The problem we have is, that our currently Openshift 3 Cluster in Azure is spread only across a single availability zone. So we have to find a solution for migrating those appliactions to a Cluster that is using several AZ.
okay we just made a test with the storageclass parameter "zoned".
provisioner: kubernetes.io/azure-disk
parameters:
kind: Managed
storageaccounttype: Premium_LRS
zoned: 'true'
reclaimPolicy: Delete
allowVolumeExpansion: true
volumeBindingMode: WaitForFirstConsumer
When this is set for azure disk storageclass, the kubernetes scheduler will make sure, that a pod is only assigned to a node, that belongs to the same zone as the disk.
When there is no more node available in that zone, you will get the following error: 0/9 nodes are available: 2 node(s) were unschedulable, 3 node(s) had taint {node-role.kubernetes.io/master: }, that the pod didn't tolerate, 4 node(s) had volume node affinity conflict.
This seems like a viable solution for us, so we could tell the prometheus to use a "zoned" storageclass, which will prevent its pods from being stuck.
Now the only thing, that prevents us from doing this, is the ARO operator, that makes this kind of setups impossible.
Now the only thing, that prevents us from doing this, is the ARO operator, that makes this kind of setups impossible.

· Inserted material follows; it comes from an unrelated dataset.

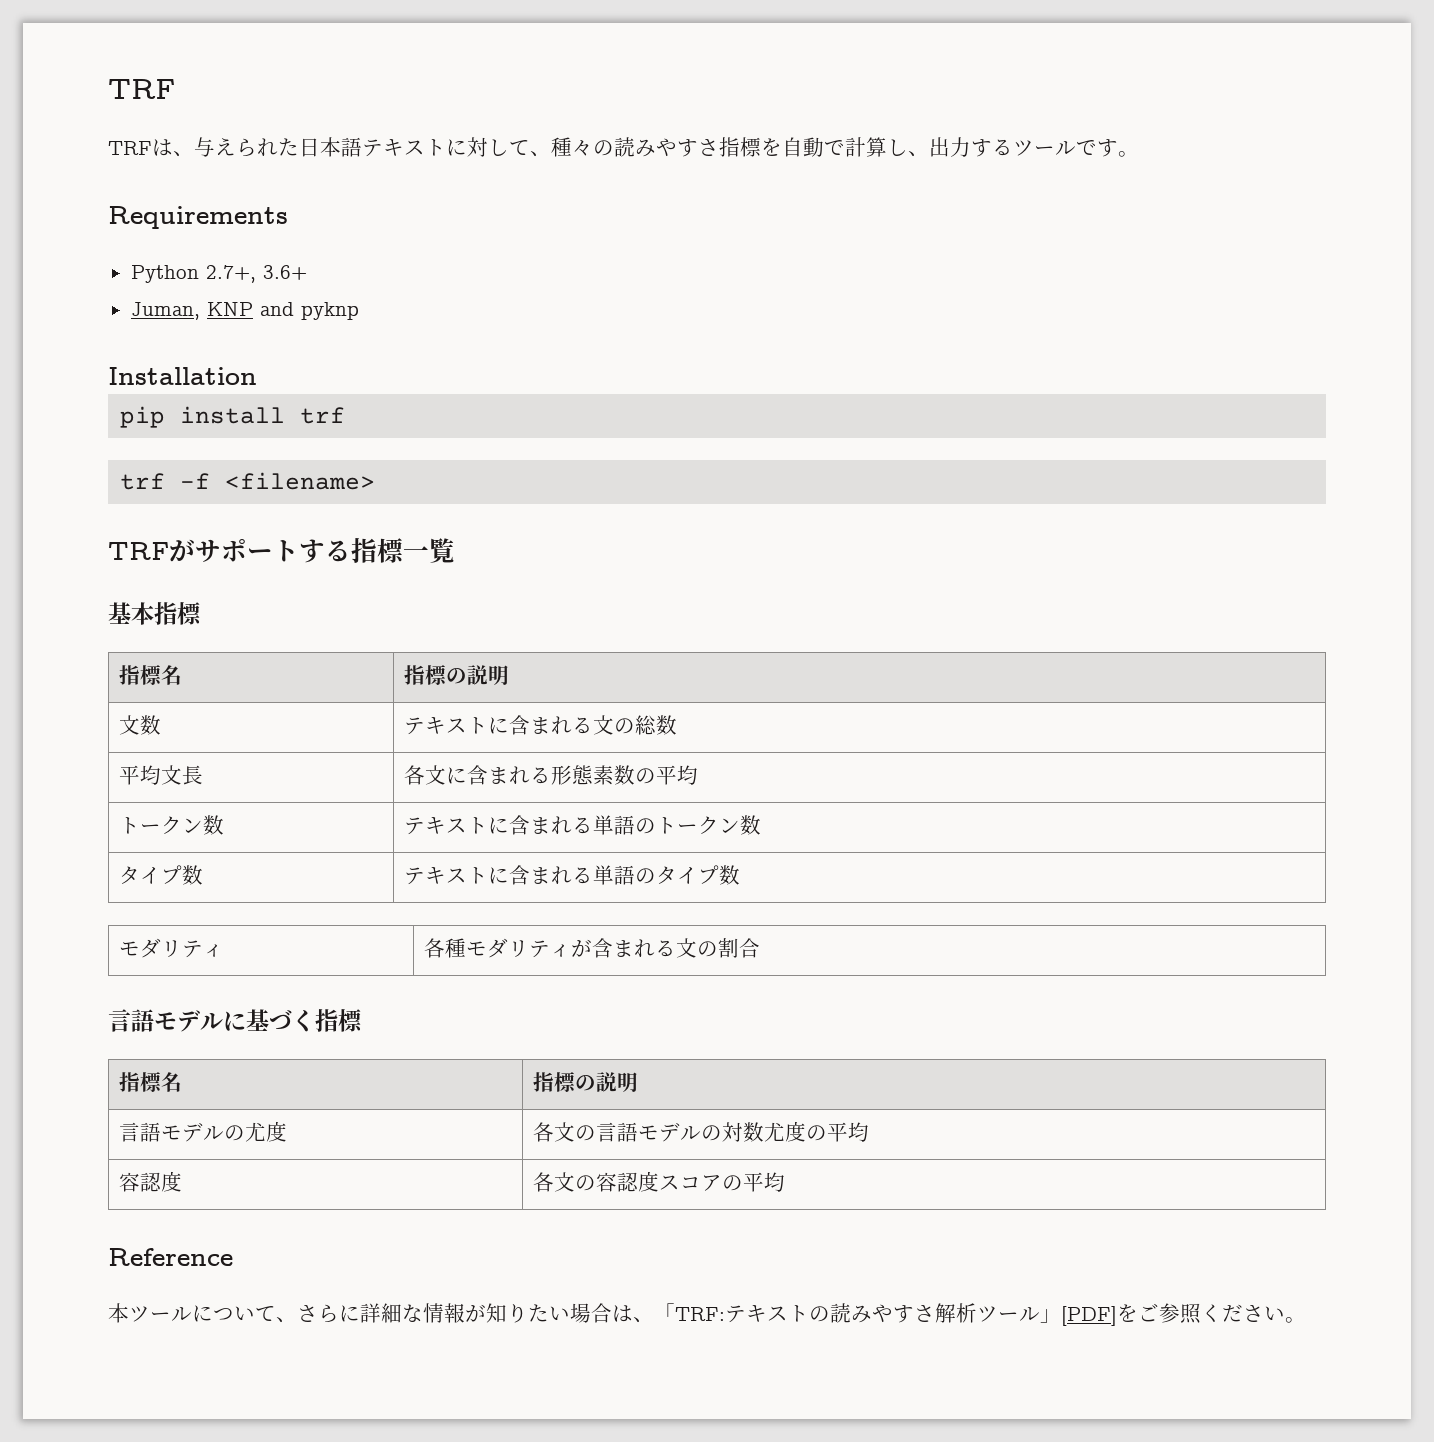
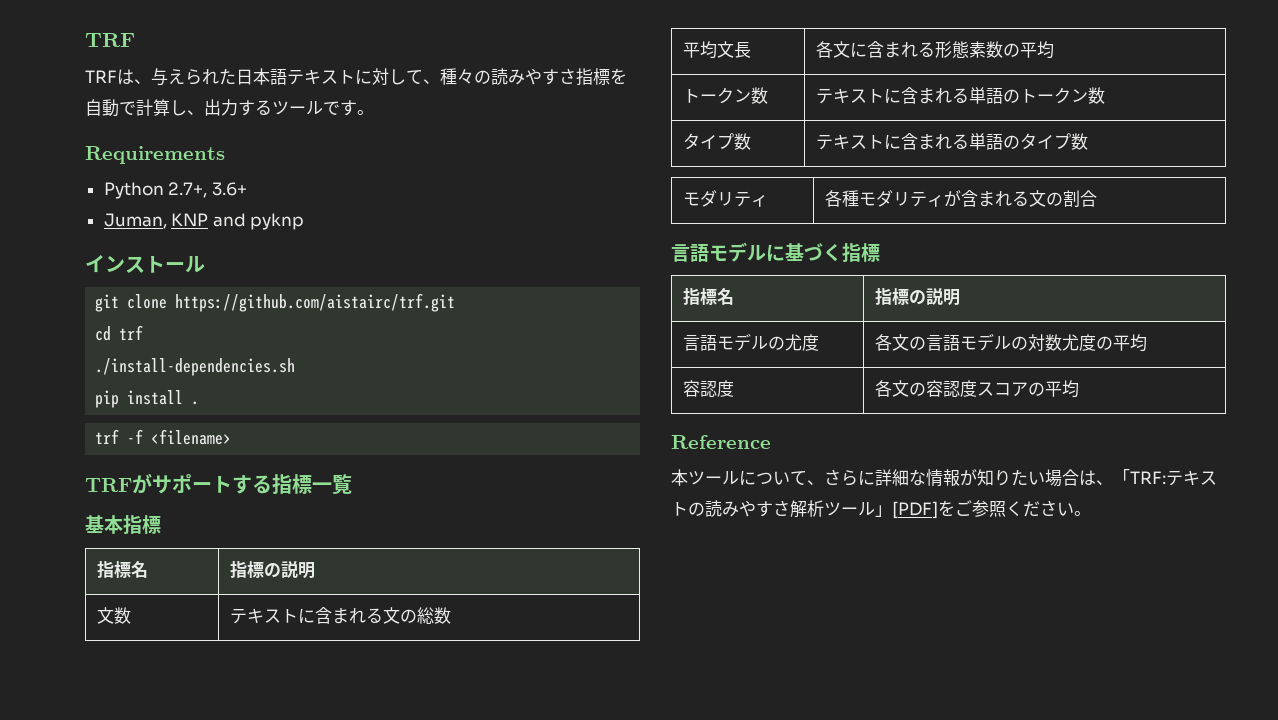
[108,367,257,385] Installation -> [85,255,205,273] [95,293,456,312] [95,325,144,341] [95,358,296,376] インストール // git clone https://github.com/aistairc/trf.git // cd trf // ./install-dependencies.sh
[300,407,346,424] trf -> [191,401,200,405] .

For now this will not change. As said, this prometheus is system prometheus managed by SRE team. We will have to come back to this later.
could you elaborate, what "managed by SRE team" means? is there someone actively looking into our clusters health?
Step back, You are talking about Azure Redhat Openshift managed OpenShift which you created using az aro create
command?
If so - yes, there is all team dedicated to support those clusters
yes we are talking about ARO clusters, on-premises we dont have that problem, because there is no ARO operator, that cleanses our openshift-monitoring-config configmap.
so dont you think, we will run into problems, when we have prometheus running on emptydir? on our on-premises cluster we have 21GB of data, that prometheus collects per day.
That would mean, our ARO prometheus will fill up the node in less than 30 days.
You should not. If this happens and you suspect this to be a cause, raise a support ticket so we can look into this.